Que cela n'empêche pas SUD éducation et SUD Recherche EPST d'être forces de proposition !
Nous proposons donc les mesures suivantes de simplification :
- la suppression du dispositif des chaires de professeur junior et l'ouverture de postes d'enseignants-chercheurs, enseignantes-chercheuses, chercheurs et chercheuses
- la suppression du RIPEC, la redistribution des sommes prévues de manière à tendre vers l'égalité des rémunérations et l'intégration des primes dans le traitement
- l'alignement du repyramidage ITRF sur le dispositif le plus favorable aux agent-e-s concerné-e-s, à savoir la liste d'aptitude
- l'abandon du repyramidage MCF/PR, lequel est financé par la suppression prévue de 3000 postes, au profit d'une fusion des corps d'EC avec une évolution de carrière à la seule ancienneté
Allons plus loin et simplifions plus avant en abolissant les autres dispositions clés de la LPR:
- suppression du contrat de mission scientifique et titularisation, sans condition de nationalité, des non-titulaires qui le souhaitent
- arrêt des appels à projet et redistribution des sommes prévues sous la forme de financements pérennes assurant l'indépendance de la recherche
Et pour finir simplifions, en tendant vers l’égalité pour les collègues précaires : La précarité dans l’ESR est devenue structurelle et les établissements ne fonctionnent aujourd’hui qu’en employant un tiers de contractuel-le-s et plus de cent cinquante mille vacataires.

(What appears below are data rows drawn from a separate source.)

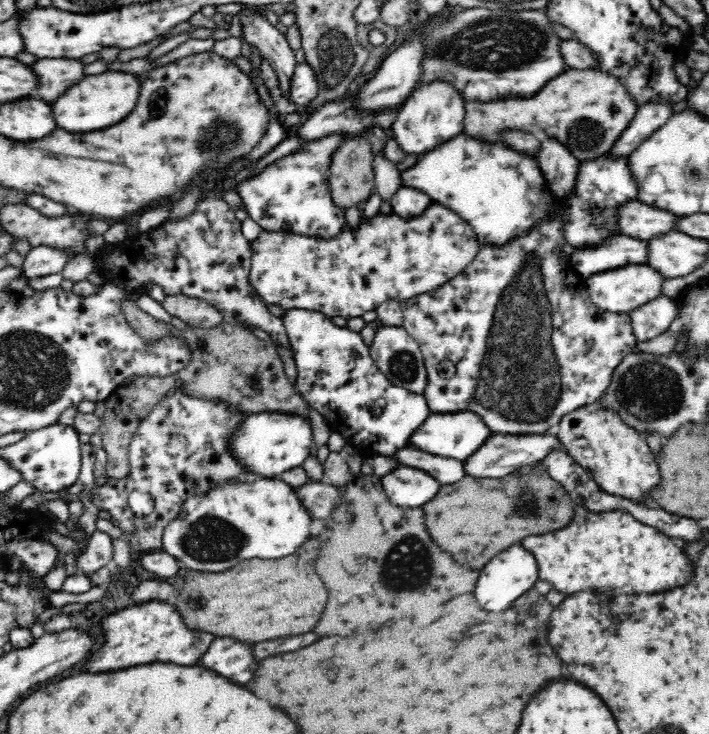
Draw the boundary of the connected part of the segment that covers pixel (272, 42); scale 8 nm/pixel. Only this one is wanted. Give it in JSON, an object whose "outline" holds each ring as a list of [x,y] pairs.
{"outline":[[[248,9],[240,14],[242,15],[240,22],[243,24],[243,30],[240,30],[239,33],[248,44],[257,46],[261,56],[268,60],[272,72],[276,76],[276,81],[278,81],[280,95],[295,110],[296,107],[291,96],[292,76],[294,76],[294,70],[298,64],[295,59],[295,50],[289,45],[285,36],[268,23],[266,17],[260,17],[254,13],[254,10],[248,11]]]}

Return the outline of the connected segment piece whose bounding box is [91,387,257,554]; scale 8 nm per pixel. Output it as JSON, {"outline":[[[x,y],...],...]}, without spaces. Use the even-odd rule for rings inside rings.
{"outline":[[[180,387],[162,396],[157,403],[149,410],[149,413],[138,423],[128,449],[128,474],[124,478],[112,478],[105,476],[99,483],[96,483],[91,490],[91,502],[98,512],[108,512],[108,520],[118,526],[125,533],[127,545],[132,552],[138,554],[162,549],[162,538],[164,528],[172,520],[180,518],[184,504],[190,496],[208,494],[216,486],[230,484],[230,482],[249,482],[257,475],[253,474],[250,467],[244,465],[238,457],[234,456],[234,449],[230,445],[232,436],[236,430],[244,424],[244,412],[230,408],[228,403],[213,401],[190,396]],[[133,490],[150,494],[154,503],[154,510],[145,517],[139,517],[128,504],[128,496]]]}

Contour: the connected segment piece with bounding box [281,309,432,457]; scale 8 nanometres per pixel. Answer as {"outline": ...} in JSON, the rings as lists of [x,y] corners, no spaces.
{"outline":[[[288,309],[281,315],[297,368],[297,391],[328,423],[332,433],[341,434],[348,444],[365,455],[393,456],[408,446],[410,436],[432,413],[426,397],[394,386],[370,357],[369,348],[356,332],[332,323],[332,318],[316,310]]]}

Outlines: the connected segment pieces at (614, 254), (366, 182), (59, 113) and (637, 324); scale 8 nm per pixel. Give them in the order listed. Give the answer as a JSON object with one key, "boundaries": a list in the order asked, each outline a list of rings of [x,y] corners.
{"boundaries":[[[[624,234],[614,236],[598,248],[574,250],[569,262],[584,278],[632,263],[648,263],[648,241]]],[[[362,135],[351,137],[343,146],[340,146],[332,158],[330,178],[328,178],[328,186],[331,188],[330,195],[336,205],[345,209],[352,208],[352,206],[361,207],[369,197],[376,193],[374,191],[374,165],[372,165],[374,158],[370,142]]],[[[108,70],[94,76],[86,76],[54,104],[54,116],[60,128],[70,132],[92,132],[108,128],[112,124],[122,122],[136,108],[142,86],[143,79],[140,79],[140,75],[127,71]]],[[[667,295],[658,296],[629,313],[634,327],[636,340],[646,342],[669,330],[669,326],[678,316],[677,298]]]]}

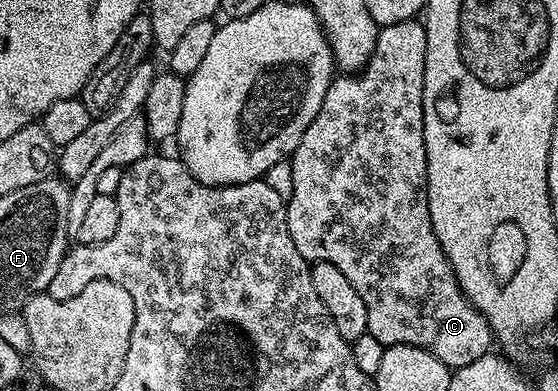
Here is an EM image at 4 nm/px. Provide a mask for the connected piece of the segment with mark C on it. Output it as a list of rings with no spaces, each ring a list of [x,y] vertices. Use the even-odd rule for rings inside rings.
[[[414,19],[403,23],[382,25],[377,31],[377,42],[371,59],[361,68],[361,72],[352,75],[334,76],[333,82],[327,87],[327,95],[323,95],[323,107],[319,107],[319,115],[311,119],[311,127],[303,131],[303,139],[292,153],[293,194],[287,199],[285,214],[287,215],[287,231],[291,231],[291,239],[299,255],[310,263],[322,261],[331,263],[343,271],[343,276],[349,280],[351,287],[359,291],[363,304],[367,306],[368,333],[375,335],[379,343],[386,347],[391,345],[410,345],[423,347],[435,355],[435,359],[443,359],[443,363],[455,370],[467,367],[467,363],[475,363],[475,359],[494,348],[495,338],[493,328],[487,319],[465,298],[459,283],[453,274],[451,263],[431,227],[431,211],[427,203],[427,151],[423,139],[423,79],[425,78],[425,52],[427,51],[427,35],[424,24]]]

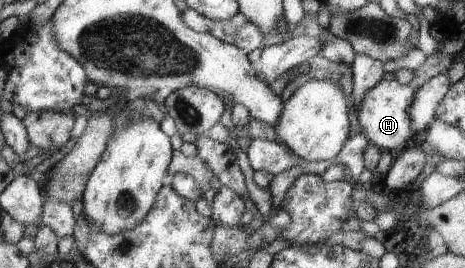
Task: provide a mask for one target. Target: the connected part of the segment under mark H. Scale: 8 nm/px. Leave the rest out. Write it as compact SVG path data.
M384 79L371 89L366 99L360 106L358 122L361 126L361 133L369 140L378 145L383 151L390 151L399 154L406 150L408 145L414 141L414 127L409 114L412 103L416 99L418 89L411 84L399 83L396 79Z

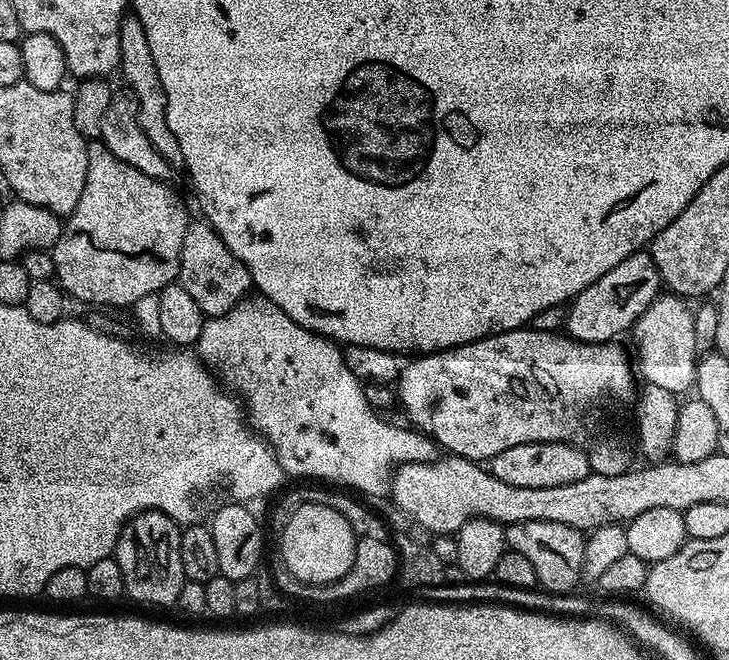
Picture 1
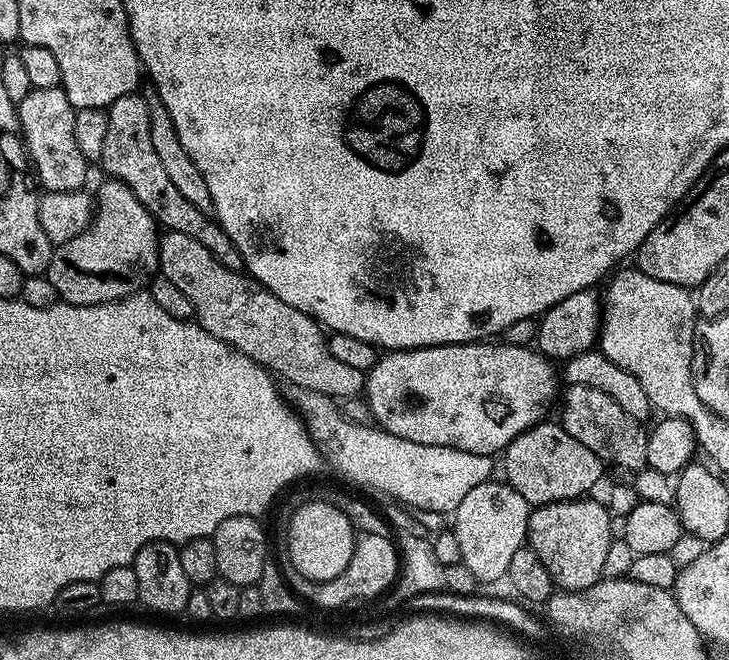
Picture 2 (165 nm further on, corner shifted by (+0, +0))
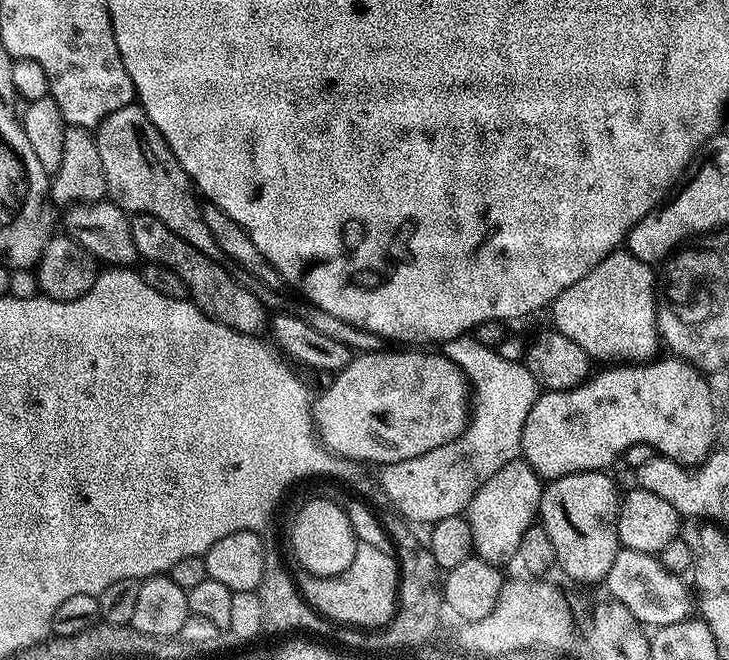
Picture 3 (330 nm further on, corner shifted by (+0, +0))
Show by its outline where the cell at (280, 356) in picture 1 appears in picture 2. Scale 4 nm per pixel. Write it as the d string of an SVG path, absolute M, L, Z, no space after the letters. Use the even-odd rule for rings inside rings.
M308 392L300 400L299 415L308 429L313 444L325 461L332 463L336 472L341 472L348 480L361 484L364 488L373 488L392 500L401 500L404 504L420 512L455 513L456 507L482 482L493 479L493 457L482 454L470 454L466 450L447 448L446 446L426 446L410 442L384 431L371 423L359 424L356 420L347 420L340 413L335 399L321 392Z

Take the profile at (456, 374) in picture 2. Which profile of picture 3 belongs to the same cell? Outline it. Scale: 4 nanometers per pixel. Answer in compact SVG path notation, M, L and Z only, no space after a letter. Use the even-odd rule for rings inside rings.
M385 350L382 352L361 352L353 355L350 363L338 373L331 377L332 380L328 384L328 389L321 396L315 397L312 406L312 418L316 429L317 437L321 444L328 449L329 452L349 461L361 462L365 460L368 464L376 464L375 466L383 466L385 464L397 464L406 458L418 458L422 454L426 454L435 448L442 448L451 445L451 440L459 441L466 431L466 425L470 419L470 385L464 379L464 373L460 367L454 362L450 362L444 355L436 350L400 350L404 352L391 352Z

Sud éducation et Sud Recherche EPST revendiquent la titularisation de ces collègues. Mais nous souhaitons insister sur la nécessité de mesures immédiates pour tendre à l’égalité de traitement :
- la contractualisation des vacataires
- l'équivalence TD/TP pour les contractuel-les et vacataires,
- l’inscription dans le décret de 86-83 des contrats LRU (L-954-3 du code de l’éducation) et L431-2-1 du code de la recherche ; ce qui leur permettrait par exemple de percevoir la compensation de la protection sociale complémentaire ou des indemnités de fin de contrat
- et la revalorisation systématique de l’ensemble des contrats, y compris des contrats en cours, en fonction des évolutions des rémunérations des titulaires qui doivent servir de référence.
Enfin nous rajouterions un dernier point au sujet du courrier que nous vous avons envoyé concernant la question des prions infectieux et la recommandation du rapport d'audit mandaté pendant le moratoire de saisir le comité d'éthique sur la question délicate de l’information systématique des personnels. Nous ne comprenons pas les retours oraux formulés au CNESER par madame la DGRI (le 05/07) et au CCHSCT de l’INRAE (le 12/07) qui expliquent que ce Comité ne se considère pas compétent pour traiter ce sujet ? ... Alors même qu’un avis de ce comité, formulé en 1997, concerne la question qui nous préoccupe : « Avis sur l'information à donner aux patients à propos de la possibilité de transmission de l'agent de la maladie de Creutzfeldt-Jakob par des composants du sang ». Cet avis éclaire précisément sur l’information de personnes potentiellement concernées par un risque de contamination. Et la conclusion semble claire, dès lors qu’un risque réel a été constaté. Quoi qu'il en soit il faut qu'une réponse soit donnée à cette question essentielle de l'information des collègues et ce sans tarder.